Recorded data
════════

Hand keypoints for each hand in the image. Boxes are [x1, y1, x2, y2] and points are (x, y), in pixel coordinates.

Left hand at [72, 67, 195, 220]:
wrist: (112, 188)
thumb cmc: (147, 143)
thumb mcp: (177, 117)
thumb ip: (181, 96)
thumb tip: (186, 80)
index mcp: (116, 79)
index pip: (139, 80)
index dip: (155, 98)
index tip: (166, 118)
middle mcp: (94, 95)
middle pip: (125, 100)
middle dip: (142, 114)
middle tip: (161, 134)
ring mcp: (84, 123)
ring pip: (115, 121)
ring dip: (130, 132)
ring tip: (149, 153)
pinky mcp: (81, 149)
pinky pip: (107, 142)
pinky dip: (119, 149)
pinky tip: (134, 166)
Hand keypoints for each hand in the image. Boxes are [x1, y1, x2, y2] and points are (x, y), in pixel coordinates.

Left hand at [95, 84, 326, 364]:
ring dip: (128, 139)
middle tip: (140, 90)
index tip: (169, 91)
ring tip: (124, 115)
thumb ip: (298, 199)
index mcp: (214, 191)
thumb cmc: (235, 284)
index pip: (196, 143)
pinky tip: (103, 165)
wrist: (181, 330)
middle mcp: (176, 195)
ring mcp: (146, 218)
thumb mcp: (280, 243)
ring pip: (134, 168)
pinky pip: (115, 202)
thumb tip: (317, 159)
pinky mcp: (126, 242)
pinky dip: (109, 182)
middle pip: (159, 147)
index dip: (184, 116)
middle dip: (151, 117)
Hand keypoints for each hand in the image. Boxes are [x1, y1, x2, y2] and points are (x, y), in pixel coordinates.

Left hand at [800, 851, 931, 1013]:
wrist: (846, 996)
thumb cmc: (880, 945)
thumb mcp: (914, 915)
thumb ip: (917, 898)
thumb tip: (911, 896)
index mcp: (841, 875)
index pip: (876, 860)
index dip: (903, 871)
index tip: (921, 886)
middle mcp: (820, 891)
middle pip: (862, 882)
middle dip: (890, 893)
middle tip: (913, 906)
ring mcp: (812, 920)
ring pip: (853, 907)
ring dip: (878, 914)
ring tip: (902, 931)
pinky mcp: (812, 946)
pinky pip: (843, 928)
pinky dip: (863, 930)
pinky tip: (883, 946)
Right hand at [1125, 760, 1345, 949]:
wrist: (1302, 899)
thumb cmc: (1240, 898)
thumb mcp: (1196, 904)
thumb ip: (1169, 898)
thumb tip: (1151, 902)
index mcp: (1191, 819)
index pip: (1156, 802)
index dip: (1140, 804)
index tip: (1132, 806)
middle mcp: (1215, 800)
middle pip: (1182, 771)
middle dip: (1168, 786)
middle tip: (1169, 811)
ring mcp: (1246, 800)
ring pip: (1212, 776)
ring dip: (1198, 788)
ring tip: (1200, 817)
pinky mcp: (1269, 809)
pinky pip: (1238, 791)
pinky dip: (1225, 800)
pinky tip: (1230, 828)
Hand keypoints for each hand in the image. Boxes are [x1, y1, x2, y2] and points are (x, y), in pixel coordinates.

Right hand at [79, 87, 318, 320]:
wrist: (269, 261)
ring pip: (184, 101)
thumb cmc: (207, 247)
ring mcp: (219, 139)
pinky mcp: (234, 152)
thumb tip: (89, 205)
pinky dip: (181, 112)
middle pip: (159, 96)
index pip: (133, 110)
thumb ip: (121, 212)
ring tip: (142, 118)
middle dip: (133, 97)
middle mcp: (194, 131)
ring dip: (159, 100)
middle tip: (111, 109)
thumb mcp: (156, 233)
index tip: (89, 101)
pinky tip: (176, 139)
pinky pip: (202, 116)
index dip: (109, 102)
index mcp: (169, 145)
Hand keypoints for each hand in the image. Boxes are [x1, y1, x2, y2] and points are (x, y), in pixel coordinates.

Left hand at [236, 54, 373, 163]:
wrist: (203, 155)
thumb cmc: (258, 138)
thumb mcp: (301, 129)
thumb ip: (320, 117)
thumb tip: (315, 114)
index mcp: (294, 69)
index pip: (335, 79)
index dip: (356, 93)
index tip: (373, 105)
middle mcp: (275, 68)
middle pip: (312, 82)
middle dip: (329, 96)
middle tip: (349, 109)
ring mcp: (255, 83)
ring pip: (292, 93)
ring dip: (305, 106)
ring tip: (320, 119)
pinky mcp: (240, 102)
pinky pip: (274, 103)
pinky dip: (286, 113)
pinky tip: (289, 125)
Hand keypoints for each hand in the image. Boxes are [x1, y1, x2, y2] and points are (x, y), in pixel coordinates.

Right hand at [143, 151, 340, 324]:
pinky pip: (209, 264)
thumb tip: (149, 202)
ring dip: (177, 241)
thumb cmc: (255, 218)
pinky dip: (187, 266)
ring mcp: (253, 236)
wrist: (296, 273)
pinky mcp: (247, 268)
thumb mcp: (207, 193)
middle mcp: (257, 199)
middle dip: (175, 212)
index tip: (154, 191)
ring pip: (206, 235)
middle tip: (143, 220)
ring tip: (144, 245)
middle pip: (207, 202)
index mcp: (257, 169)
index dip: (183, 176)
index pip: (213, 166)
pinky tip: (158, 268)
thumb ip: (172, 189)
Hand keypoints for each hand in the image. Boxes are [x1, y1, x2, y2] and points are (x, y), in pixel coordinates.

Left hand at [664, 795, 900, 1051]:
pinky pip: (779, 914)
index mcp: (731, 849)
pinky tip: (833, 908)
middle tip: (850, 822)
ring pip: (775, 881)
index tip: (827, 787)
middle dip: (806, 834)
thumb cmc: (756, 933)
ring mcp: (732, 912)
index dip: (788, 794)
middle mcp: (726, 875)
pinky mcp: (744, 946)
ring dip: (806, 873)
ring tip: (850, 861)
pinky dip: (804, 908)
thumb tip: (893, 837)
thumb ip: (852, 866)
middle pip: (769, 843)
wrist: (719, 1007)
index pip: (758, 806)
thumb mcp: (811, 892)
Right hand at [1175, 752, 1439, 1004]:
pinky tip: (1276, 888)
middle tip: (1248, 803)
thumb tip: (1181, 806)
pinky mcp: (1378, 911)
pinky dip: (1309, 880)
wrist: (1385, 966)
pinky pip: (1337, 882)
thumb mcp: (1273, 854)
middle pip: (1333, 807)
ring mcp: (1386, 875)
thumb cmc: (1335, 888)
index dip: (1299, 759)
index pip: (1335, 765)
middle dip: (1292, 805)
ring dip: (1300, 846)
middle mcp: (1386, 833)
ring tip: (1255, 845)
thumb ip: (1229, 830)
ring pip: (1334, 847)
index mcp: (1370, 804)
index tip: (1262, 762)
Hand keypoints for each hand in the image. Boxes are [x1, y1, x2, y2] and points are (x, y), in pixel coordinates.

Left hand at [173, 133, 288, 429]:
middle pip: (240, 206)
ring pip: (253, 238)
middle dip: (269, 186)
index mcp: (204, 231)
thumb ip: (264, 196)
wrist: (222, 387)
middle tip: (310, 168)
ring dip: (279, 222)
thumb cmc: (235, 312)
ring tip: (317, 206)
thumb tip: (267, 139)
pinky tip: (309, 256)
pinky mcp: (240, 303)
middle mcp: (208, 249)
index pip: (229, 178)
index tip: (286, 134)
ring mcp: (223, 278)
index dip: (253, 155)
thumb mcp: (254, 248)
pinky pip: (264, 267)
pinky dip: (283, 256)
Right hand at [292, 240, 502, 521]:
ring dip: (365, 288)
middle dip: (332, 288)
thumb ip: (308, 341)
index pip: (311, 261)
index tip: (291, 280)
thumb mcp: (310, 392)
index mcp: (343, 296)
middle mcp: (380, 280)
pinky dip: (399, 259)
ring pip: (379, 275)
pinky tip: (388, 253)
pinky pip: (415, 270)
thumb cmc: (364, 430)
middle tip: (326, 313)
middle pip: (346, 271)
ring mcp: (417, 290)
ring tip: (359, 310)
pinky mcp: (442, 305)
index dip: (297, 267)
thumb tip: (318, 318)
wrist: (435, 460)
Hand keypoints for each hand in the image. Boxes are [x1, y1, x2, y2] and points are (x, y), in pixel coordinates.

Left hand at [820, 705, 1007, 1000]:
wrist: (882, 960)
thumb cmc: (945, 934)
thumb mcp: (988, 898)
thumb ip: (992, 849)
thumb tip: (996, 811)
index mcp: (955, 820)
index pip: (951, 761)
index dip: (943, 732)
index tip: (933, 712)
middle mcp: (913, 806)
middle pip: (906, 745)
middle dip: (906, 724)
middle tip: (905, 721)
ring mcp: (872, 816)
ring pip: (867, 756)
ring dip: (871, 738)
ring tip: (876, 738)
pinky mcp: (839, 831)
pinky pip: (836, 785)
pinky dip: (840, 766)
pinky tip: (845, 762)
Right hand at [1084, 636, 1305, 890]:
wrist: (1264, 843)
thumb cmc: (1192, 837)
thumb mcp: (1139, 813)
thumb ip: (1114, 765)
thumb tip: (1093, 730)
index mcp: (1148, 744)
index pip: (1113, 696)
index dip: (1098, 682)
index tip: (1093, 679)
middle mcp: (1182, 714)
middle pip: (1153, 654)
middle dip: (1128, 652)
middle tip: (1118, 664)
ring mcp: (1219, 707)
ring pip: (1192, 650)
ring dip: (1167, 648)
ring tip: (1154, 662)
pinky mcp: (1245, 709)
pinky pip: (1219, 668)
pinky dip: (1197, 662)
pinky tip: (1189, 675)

════════

_EXERCISE OBJECTIVE_:
Would you output, from the records above, exactly the run of lines that starts at the line containing "index mcp: (1370, 804)" and ends at the line containing "wrist: (435, 460)", and only that run?

_TASK SOLUTION_:
index mcp: (1370, 804)
index tip: (1262, 762)
Hand keypoints for each hand in the image. Boxes are [x1, y1, x2, y2] and points are (x, y), in pixel coordinates.

Left hand at [173, 133, 288, 429]:
middle pip: (240, 206)
ring pip: (253, 238)
middle dip: (269, 186)
index mcp: (204, 231)
thumb ip: (264, 196)
wrist: (222, 387)
middle tip: (310, 168)
ring dip: (279, 222)
thumb cmc: (235, 312)
ring tip: (317, 206)
thumb tip: (267, 139)
pinky tip: (309, 256)
pinky mcp: (240, 303)
middle mcp: (208, 249)
index pip: (229, 178)
index tip: (286, 134)
ring mcp: (223, 278)
index dip: (253, 155)
thumb mcp: (254, 248)
pinky pip: (264, 267)
pinky dip: (283, 256)
Right hand at [292, 240, 502, 521]:
ring dip: (365, 288)
middle dip: (332, 288)
thumb ip: (308, 341)
index pip: (311, 261)
index tip: (291, 280)
thumb mcp: (310, 392)
index mcp: (343, 296)
middle mcp: (380, 280)
pinky dip: (399, 259)
ring pip: (379, 275)
pinky tip: (388, 253)
pinky pip: (415, 270)
thumb cmc: (364, 430)
middle tip: (326, 313)
middle pip: (346, 271)
ring mcp: (417, 290)
ring tip: (359, 310)
pinky mcp: (442, 305)
index dip: (297, 267)
thumb tip: (318, 318)
wrist: (435, 460)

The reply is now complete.